Tuesday, September 23, 2008

Secular Education

Jane Caro is wrong when she claims that
If religious instruction is to be offered, it must be voluntary, parents must be told what it will preach and who will preach it (and who is paying for it), and it must not prevent students who opt out from doing something constructive. No one in authority, no matter what their own beliefs, should ever sanction - or even just turn a blind eye to - conversion by stealth. - WAtoday
Daniel Dennett et al. propose that we should teach Comparative Religion. That is to say we should teach all students, from both private religious schools to public schools different world religions including the three main monotheisms which make up a large proportion of the world population.

I believe such a model is appropriate if we are going to cope with the influx of Muslims into this country. The best way to nip racism, discrimination and bigotry in the bud is education of the young. It is better that people who come out of school get an education to what Islam (and others) is really about, otherwise their opinions might come from the media or church leaders.

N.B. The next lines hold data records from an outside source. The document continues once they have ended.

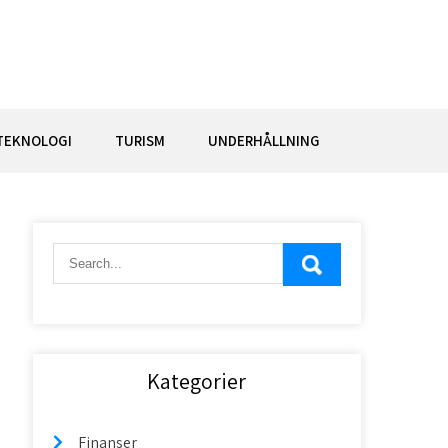
TEKNOLOGI
TURISM
UNDERHÅLLNING
Finanser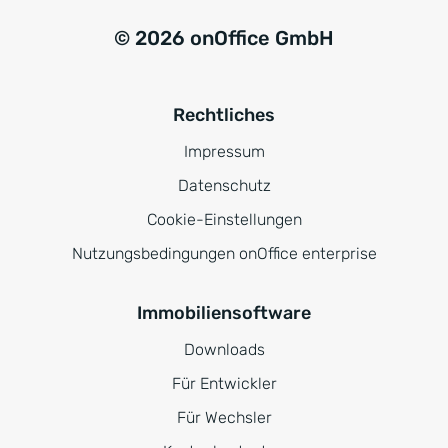
© 2026 onOffice GmbH
Rechtliches
Impressum
Datenschutz
Cookie-Einstellungen
Nutzungsbedingungen onOffice enterprise
Immobiliensoftware
Downloads
Für Entwickler
Für Wechsler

Comparitive Religion also gives the students a broad horizon as to the different faiths systems that exist in the world, including how they started, their moral systems, world view, etc. This can also be a platform for those advocating Creationism so that this can be taught alongside Hindu creation stories, Aboriginal Dreamtime stories and others.

Such instruction should be free of bias and inclusive of all faiths without making truth claims one way or another. It should not be a platform for teachers or preachers to corrupt young minds with false claims. It is also important that all student be given this opportunity to learn. Why should we allow parents to selectivly choose who and which religion indoctrinates their children?

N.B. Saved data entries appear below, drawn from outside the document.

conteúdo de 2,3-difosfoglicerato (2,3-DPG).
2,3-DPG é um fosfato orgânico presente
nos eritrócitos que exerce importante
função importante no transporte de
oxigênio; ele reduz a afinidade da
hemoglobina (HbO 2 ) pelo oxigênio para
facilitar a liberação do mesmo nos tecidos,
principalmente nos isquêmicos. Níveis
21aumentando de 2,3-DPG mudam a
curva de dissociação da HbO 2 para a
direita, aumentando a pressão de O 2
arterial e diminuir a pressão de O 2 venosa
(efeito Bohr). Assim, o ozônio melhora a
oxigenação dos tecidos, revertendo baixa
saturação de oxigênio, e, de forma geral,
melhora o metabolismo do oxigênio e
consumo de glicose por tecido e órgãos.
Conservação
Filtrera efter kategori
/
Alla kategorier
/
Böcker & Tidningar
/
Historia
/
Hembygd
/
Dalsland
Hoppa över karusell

As someone who was raised for some time as a Jehovah's Witness, I consider myself lucky that I was able to get a proper education on such matters as science, evolution, sex education, etc. Should my upbringing have continuted on the path that my parents chose for me based on religious grounds, I would not have been exposed to a proper education and would have been disadvantaged for the rest of my life - my mind clouded with the falsehoods that evolution must be wrong and I could never have blood transfusions, etc.

It saddens me that some children will never get the opportunities I got in life because they have been indoctrinated by parents and preachers who believe they have the right to determine what the children are exposed to and cloud their minds. Looking back I now get what they meant when they spoke about some things as being dangerous to faith.

Surely a more genuine belief is one made with all the facts and all the options on the table instead of one which exists only because they were denied facts or threatened from even thinking about other options?

Imagine if Bob Hawke, our only openly atheist prime minister, had allocated $165 million for religious schools to have an atheist, agnostic or humanist counsellor, philosopher or ethicist to help them teach values and improve their pastoral care.

I didn't know Bob Hawke was an open atheist but it doesn't surprise me that we have had at least one. I feel more content knowing that our country allows atheist leaders, such a scenario would be impossible in the United States.